Last updated: 30.09.14

Online learning equal to traditional education, says MIT

Although millions of people across the globe are signed up to some sort of online learning course, sceptics still suggest the quality of education provided by e-learning pales in comparison to that of traditional learning. However, a new report claims that this is far from the truth.

A new study - published in the International Review of Research in Open and Distance Learning - from the US-based Massachusetts Institute of Technology (MIT) could make even the most stubborn naysayer change their minds about online learning.

Researchers have discovered that not only is e-learning effective, it is as valuable as what is being taught in classrooms - no matter how prepared or knowledgeable the students are.

David Pritchard, co-author of the study and MIT's Cecil and Ida Green, professors of physics, told MIT News: "A number of well-known educators have said there isn't going to be much learning in Massive Open Online Courses (MOOCs) or if there is, it will be for people who are already well-educated."

The research team, comprised of experts from MIT, Harvard and Tsinghua University, conducted a test on students taking a MOOC in introductory mechanics and those taking the class on campus.

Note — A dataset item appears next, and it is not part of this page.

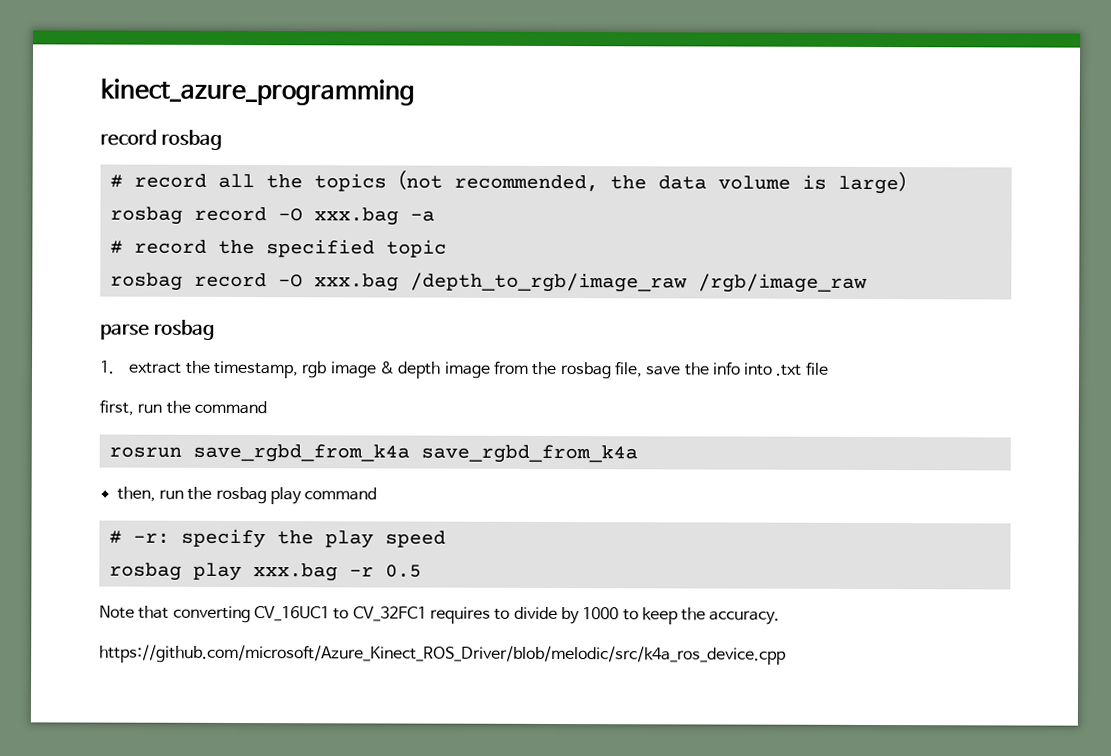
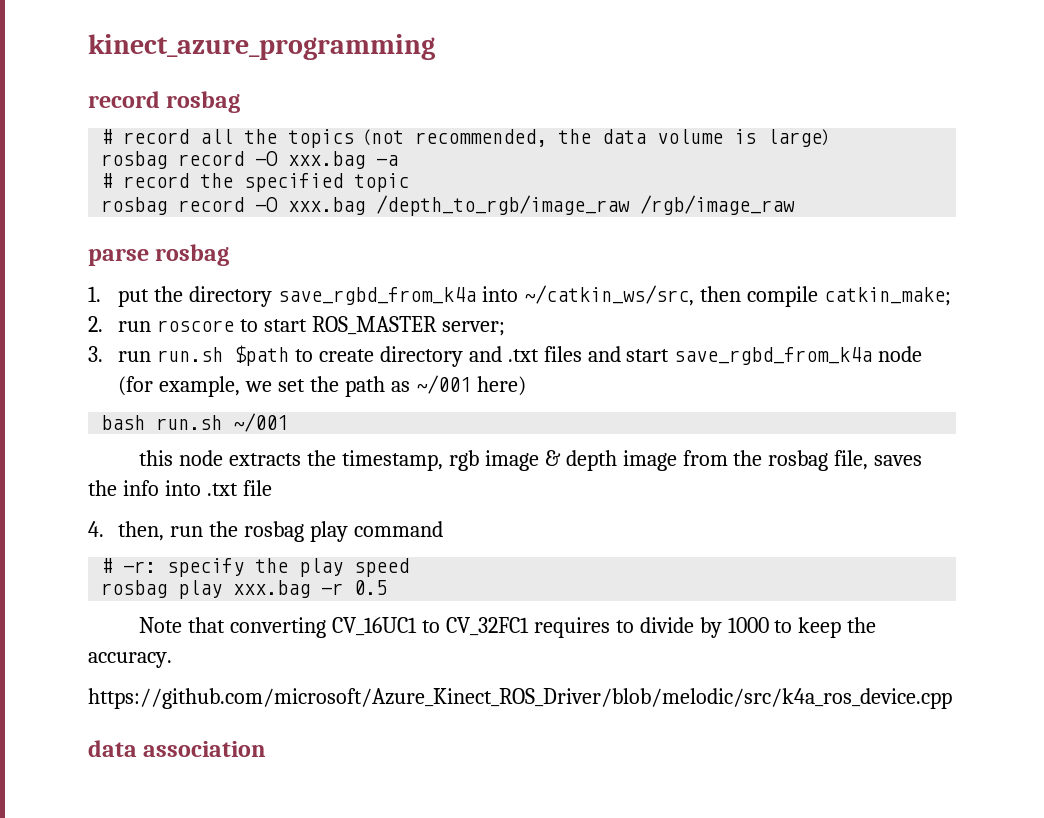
[129,362,183,374] extract -> [117,285,951,307] [88,316,505,336] [88,345,923,367] [117,375,526,397] [101,413,289,432] [139,450,302,466] put the directory save_rgbd_from_k4a into ~/catkin_ws/src, then compile catkin_make; // 2. run roscore to start ROS_MASTER server; // 3. run run.sh $path to create directory and .txt files and start save_rgbd_from_k4a node (for example, we set the path as ~/001 here) // bash run.sh ~/001 // this node extracts
[646,365,682,376] save -> [874,455,923,466] saves
[99,399,267,416] [108,443,638,464] first, run the command // rosrun save_rgbd_from_k4a save_rgbd_from_k4a // -> [88,521,104,537] 4.
(786, 654) none -> [88,740,267,757] // data association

They noted: “The amount learned is somewhat greater than in the traditional lecture-based course.”

In addition, the results were the same regardless of how prepared the students were, whether the individual started with a low level of knowledge regarding the subject or had previous experience. 

The team added: "That person would nevertheless have made substantial gains in understanding." 

According to the researchers, online learning produces equal, if not better, outcomes compared to those achieved in a traditional classroom. The team suggested than if education establishments wished to improve outcomes then they should provide a hybrid approach, combining the best elements of both.  

Professor Pritchard told MIT News that the study is "just the start of a process of mining the data that can be gained from these online classes."